I took a look at manitou's site and it appears you are correct, 9mm qr or 20mm thru axle. If you have the chance to get a 20mm front wheel or some type of wheel with convertible hubs you should do it
It appears that price point has this fork in 100mm travel for $280. I would buy it and get a wheel built. That would still be cheaper than almost any other fork out there.
Sent from my XT1080 using Tapatalk


----------



## nelsonccc (Jan 1, 2011)

I'd also recommend the hope hub. I got one that is convertible and i use a solid 9mm thru axle on the front with my qr Reba and the difference in stiffness and support is very noticeable. 

Sent from my Nexus 7 using Tapatalk


----------



## matadorCE (Jun 26, 2013)

If you're getting an air fork, I'd check the manual to see what the weight chart says.
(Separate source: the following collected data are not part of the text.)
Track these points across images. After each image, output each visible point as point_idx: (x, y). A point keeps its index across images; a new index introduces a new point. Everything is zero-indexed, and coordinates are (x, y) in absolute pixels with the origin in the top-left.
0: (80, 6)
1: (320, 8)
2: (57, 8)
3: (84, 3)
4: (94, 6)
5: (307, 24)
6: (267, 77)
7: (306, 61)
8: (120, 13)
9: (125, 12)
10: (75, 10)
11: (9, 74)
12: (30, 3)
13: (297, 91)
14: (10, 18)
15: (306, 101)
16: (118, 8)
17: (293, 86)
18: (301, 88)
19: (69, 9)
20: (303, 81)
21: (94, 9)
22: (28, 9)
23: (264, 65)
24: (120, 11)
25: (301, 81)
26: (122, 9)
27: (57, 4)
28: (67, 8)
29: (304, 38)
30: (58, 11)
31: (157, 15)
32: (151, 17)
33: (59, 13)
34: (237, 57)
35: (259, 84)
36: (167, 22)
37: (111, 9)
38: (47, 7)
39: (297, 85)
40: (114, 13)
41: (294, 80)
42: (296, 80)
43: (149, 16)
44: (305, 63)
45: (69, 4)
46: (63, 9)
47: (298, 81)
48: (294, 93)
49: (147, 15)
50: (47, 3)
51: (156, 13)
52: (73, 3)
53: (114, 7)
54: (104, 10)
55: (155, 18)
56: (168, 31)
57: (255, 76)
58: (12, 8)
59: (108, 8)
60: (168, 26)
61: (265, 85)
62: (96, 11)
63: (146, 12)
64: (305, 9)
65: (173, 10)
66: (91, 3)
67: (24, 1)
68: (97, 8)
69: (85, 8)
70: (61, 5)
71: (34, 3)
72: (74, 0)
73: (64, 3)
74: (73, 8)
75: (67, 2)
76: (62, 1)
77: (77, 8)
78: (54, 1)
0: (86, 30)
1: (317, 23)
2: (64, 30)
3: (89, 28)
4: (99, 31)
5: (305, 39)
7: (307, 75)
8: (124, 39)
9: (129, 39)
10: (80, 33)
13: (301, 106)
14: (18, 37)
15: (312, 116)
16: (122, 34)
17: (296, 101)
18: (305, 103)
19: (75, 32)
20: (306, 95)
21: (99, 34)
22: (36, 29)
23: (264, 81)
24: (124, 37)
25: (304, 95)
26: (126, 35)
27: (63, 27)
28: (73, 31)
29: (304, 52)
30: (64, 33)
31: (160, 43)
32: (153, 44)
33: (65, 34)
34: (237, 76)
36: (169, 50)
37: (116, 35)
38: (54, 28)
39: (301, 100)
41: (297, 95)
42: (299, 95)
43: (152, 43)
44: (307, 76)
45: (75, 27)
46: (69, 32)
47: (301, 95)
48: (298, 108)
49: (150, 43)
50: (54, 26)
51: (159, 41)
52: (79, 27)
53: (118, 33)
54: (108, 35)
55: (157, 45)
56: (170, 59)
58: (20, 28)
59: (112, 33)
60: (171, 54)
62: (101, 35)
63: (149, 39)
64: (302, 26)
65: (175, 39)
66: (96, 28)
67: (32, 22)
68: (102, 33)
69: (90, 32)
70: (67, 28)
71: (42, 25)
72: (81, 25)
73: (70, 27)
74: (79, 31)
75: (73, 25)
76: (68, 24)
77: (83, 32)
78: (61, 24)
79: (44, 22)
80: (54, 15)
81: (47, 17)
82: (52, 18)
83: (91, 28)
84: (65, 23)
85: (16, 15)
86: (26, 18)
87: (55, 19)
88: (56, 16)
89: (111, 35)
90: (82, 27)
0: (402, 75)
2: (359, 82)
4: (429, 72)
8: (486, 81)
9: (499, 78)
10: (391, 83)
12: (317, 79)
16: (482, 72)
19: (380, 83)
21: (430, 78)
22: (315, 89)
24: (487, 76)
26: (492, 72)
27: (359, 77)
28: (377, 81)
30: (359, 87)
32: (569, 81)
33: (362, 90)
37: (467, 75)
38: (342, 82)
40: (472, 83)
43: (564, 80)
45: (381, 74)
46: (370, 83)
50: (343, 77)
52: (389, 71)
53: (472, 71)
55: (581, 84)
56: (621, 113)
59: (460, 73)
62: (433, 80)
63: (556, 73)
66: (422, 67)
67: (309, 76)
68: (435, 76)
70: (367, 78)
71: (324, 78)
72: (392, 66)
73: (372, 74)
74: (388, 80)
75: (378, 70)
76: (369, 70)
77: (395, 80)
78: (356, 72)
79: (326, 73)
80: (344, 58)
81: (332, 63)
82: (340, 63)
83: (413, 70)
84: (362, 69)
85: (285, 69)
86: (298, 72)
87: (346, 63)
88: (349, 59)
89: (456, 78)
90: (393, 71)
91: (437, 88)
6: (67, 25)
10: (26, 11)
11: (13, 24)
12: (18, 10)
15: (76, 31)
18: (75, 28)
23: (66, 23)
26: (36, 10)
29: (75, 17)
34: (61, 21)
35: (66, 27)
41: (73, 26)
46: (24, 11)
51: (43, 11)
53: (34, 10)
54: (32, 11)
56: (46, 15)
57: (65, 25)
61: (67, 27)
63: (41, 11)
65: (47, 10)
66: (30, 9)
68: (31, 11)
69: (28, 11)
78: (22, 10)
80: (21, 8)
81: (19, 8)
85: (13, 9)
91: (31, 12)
Air forks do have a max air pressure and generally the weight-air pressure chart only goes up to a certain weight.


----------



## Flamingtaco (Mar 12, 2012)

No new wheels. The fork is for a brand new wheel set.
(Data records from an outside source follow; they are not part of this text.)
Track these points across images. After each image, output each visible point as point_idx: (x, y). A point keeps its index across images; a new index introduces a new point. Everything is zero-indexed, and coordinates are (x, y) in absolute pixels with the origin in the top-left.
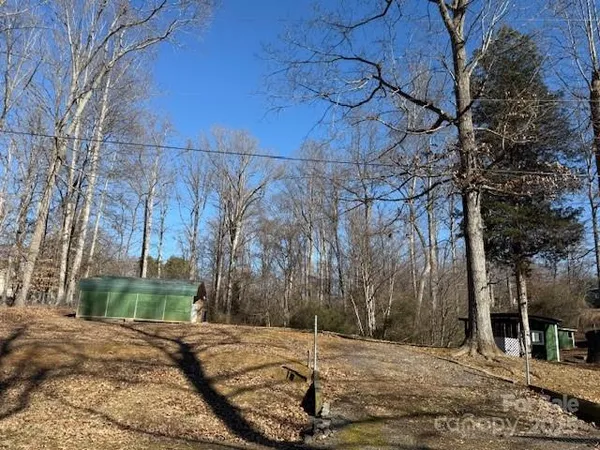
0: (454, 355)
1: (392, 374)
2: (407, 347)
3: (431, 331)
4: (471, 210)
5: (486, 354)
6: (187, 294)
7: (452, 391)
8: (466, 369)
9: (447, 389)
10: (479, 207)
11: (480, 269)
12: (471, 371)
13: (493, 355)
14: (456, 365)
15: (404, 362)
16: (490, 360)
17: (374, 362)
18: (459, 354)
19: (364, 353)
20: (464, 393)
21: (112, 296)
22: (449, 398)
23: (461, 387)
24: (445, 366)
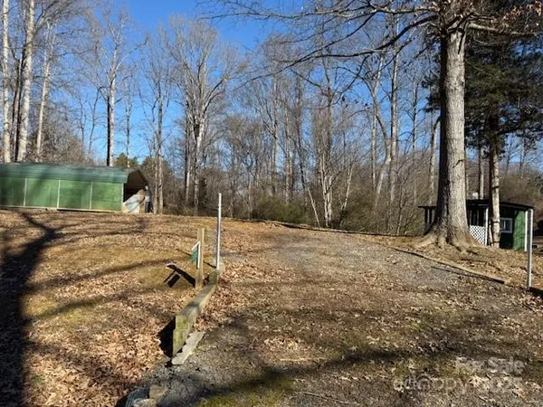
0: (418, 246)
1: (331, 271)
2: (358, 236)
3: (387, 221)
4: (451, 57)
5: (458, 244)
6: (115, 181)
7: (418, 300)
8: (434, 264)
9: (410, 296)
10: (462, 54)
11: (457, 136)
12: (442, 267)
13: (467, 245)
14: (420, 260)
15: (352, 256)
16: (464, 252)
17: (311, 256)
18: (424, 244)
19: (303, 245)
20: (437, 304)
21: (29, 183)
22: (416, 315)
23: (430, 291)
24: (405, 260)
I could make a special 20mm axle for the 15mm hubs, but I'm all spent out on the bike, and tired of all the projects I've put into it:

New wheelset...
(1) Shimano Saint FH-M810 36H
(1) Shimano XTR HB-M988 32H
(100) Wheelsmith 2.0 straight gauge
(2) Mavic EX729 x 2 
(1) DT Swiss RWS 9mm QR
(1) DT SWiss RWS 10mm QR
(1) 1ft Carbon Tube, 10mm i.d., 12mm o.d. (rear hub adapter)
(1) 9mm-15mm hub adapter

and crank:
(1) Shimano M785 185mm Crankset and new Bearing

and brakes:
(1) Avid Elixir 1 Brakset

And rotors:
(1) Shimano 203mm SM RT81 2-piece ISO rotor
(1) Shimano 203mm SM RT99 2-piece ISO rotor

and more rotors:
(2) Formula 180mm 2-piece Centerlock rotors

and lighting:
Gloworm XS Headlamp

and protection:
Bell Sweep Helmet

and clothing...
(too much to list)

and custom rear pannier lighting system for commutes...
Customs LED strip goodness

and tools for customs bike projects...
Dewalt 621 router
Rockler blank router plate (soon)
24" x 36" 0.50 aluminum 6061 plate (soon)
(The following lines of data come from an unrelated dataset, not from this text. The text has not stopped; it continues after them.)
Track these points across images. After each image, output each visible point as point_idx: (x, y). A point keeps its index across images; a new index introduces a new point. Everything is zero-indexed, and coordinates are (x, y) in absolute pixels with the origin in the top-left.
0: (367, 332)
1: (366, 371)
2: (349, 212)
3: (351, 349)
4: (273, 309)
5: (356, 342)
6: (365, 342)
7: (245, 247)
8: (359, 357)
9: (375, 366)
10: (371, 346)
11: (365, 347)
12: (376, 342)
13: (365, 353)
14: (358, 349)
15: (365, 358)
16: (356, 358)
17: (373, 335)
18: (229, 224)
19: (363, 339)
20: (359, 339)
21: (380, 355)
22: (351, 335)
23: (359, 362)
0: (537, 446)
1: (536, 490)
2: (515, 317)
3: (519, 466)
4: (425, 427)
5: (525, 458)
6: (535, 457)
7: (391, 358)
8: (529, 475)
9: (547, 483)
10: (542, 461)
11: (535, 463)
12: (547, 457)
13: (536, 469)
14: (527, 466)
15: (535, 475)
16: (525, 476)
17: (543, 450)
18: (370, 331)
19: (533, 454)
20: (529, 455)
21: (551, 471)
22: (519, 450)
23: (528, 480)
Even though almost everything was either a great deal or slightly used, I still laid down a lot of cha-ching in the name of cycling starting February of last year, still have several projects lined up for her, and frankly, am ready to go into full ride, no projects mode for awhile. 

The SO doesn't understand why the new wheels were necessary since the old ones work just fine. Can someone tell her I'm about to drop a few benjamins on a new fork, and few more on another for my oldest boy, and about $0.7-1.0k on the car? Thanks! 

Year of the snake? Year of the spendy!


----------